### WORK REQUEST
Identical copies of all the records below are needed.

### Records from a data source

____

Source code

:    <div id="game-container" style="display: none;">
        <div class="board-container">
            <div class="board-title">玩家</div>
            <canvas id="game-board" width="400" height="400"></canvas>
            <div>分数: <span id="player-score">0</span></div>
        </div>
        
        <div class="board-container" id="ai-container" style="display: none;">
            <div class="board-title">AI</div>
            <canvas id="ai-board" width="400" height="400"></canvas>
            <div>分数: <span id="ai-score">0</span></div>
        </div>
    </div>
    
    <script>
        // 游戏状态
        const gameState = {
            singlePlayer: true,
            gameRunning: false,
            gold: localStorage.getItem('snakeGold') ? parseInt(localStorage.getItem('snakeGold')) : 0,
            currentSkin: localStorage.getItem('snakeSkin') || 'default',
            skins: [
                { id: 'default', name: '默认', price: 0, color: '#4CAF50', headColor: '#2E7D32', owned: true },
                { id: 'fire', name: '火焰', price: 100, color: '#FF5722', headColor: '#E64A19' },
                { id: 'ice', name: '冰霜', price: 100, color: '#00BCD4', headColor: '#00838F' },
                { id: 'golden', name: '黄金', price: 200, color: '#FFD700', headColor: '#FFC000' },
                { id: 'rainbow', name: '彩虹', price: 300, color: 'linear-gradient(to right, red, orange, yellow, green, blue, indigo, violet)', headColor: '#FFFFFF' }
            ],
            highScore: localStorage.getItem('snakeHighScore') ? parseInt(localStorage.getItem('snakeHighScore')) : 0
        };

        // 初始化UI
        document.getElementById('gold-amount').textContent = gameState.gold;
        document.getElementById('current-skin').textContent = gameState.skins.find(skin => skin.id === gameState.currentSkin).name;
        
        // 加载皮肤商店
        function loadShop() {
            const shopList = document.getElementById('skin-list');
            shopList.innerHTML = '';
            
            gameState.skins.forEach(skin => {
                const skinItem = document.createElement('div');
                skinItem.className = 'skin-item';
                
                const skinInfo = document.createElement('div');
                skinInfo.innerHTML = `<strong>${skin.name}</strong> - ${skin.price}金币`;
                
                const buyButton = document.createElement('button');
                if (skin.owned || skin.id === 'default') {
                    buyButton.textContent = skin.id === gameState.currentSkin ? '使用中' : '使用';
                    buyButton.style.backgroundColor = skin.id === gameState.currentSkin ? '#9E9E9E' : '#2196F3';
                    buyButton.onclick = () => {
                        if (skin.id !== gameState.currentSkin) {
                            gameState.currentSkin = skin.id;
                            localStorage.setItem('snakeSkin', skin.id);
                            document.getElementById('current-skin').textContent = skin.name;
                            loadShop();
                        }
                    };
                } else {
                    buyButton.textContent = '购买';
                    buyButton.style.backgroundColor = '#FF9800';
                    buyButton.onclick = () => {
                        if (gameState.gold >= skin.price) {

____

### RESULT OF THE TASK
Source code

:    <div id="game-container" style="display: none;">
        <div class="board-container">
            <div class="board-title">玩家</div>
            <canvas id="game-board" width="400" height="400"></canvas>
            <div>分数: <span id="player-score">0</span></div>
        </div>
        
        <div class="board-container" id="ai-container" style="display: none;">
            <div class="board-title">AI</div>
            <canvas id="ai-board" width="400" height="400"></canvas>
            <div>分数: <span id="ai-score">0</span></div>
        </div>
    </div>
    
    <script>
        // 游戏状态
        const gameState = {
            singlePlayer: true,
            gameRunning: false,
            gold: localStorage.getItem('snakeGold') ? parseInt(localStorage.getItem('snakeGold')) : 0,
            currentSkin: localStorage.getItem('snakeSkin') || 'default',
            skins: [
                { id: 'default', name: '默认', price: 0, color: '#4CAF50', headColor: '#2E7D32', owned: true },
                { id: 'fire', name: '火焰', price: 100, color: '#FF5722', headColor: '#E64A19' },
                { id: 'ice', name: '冰霜', price: 100, color: '#00BCD4', headColor: '#00838F' },
                { id: 'golden', name: '黄金', price: 200, color: '#FFD700', headColor: '#FFC000' },
                { id: 'rainbow', name: '彩虹', price: 300, color: 'linear-gradient(to right, red, orange, yellow, green, blue, indigo, violet)', headColor: '#FFFFFF' }
            ],
            highScore: localStorage.getItem('snakeHighScore') ? parseInt(localStorage.getItem('snakeHighScore')) : 0
        };

        // 初始化UI
        document.getElementById('gold-amount').textContent = gameState.gold;
        document.getElementById('current-skin').textContent = gameState.skins.find(skin => skin.id === gameState.currentSkin).name;
        
        // 加载皮肤商店
        function loadShop() {
            const shopList = document.getElementById('skin-list');
            shopList.innerHTML = '';
            
            gameState.skins.forEach(skin => {
                const skinItem = document.createElement('div');
                skinItem.className = 'skin-item';
                
                const skinInfo = document.createElement('div');
                skinInfo.innerHTML = `<strong>${skin.name}</strong> - ${skin.price}金币`;
                
                const buyButton = document.createElement('button');
                if (skin.owned || skin.id === 'default') {
                    buyButton.textContent = skin.id === gameState.currentSkin ? '使用中' : '使用';
                    buyButton.style.backgroundColor = skin.id === gameState.currentSkin ? '#9E9E9E' : '#2196F3';
                    buyButton.onclick = () => {
                        if (skin.id !== gameState.currentSkin) {
                            gameState.currentSkin = skin.id;
                            localStorage.setItem('snakeSkin', skin.id);
                            document.getElementById('current-skin').textContent = skin.name;
                            loadShop();
                        }
                    };
                } else {
                    buyButton.textContent = '购买';
                    buyButton.style.backgroundColor = '#FF9800';
                    buyButton.onclick = () => {
                        if (gameState.gold >= skin.price) {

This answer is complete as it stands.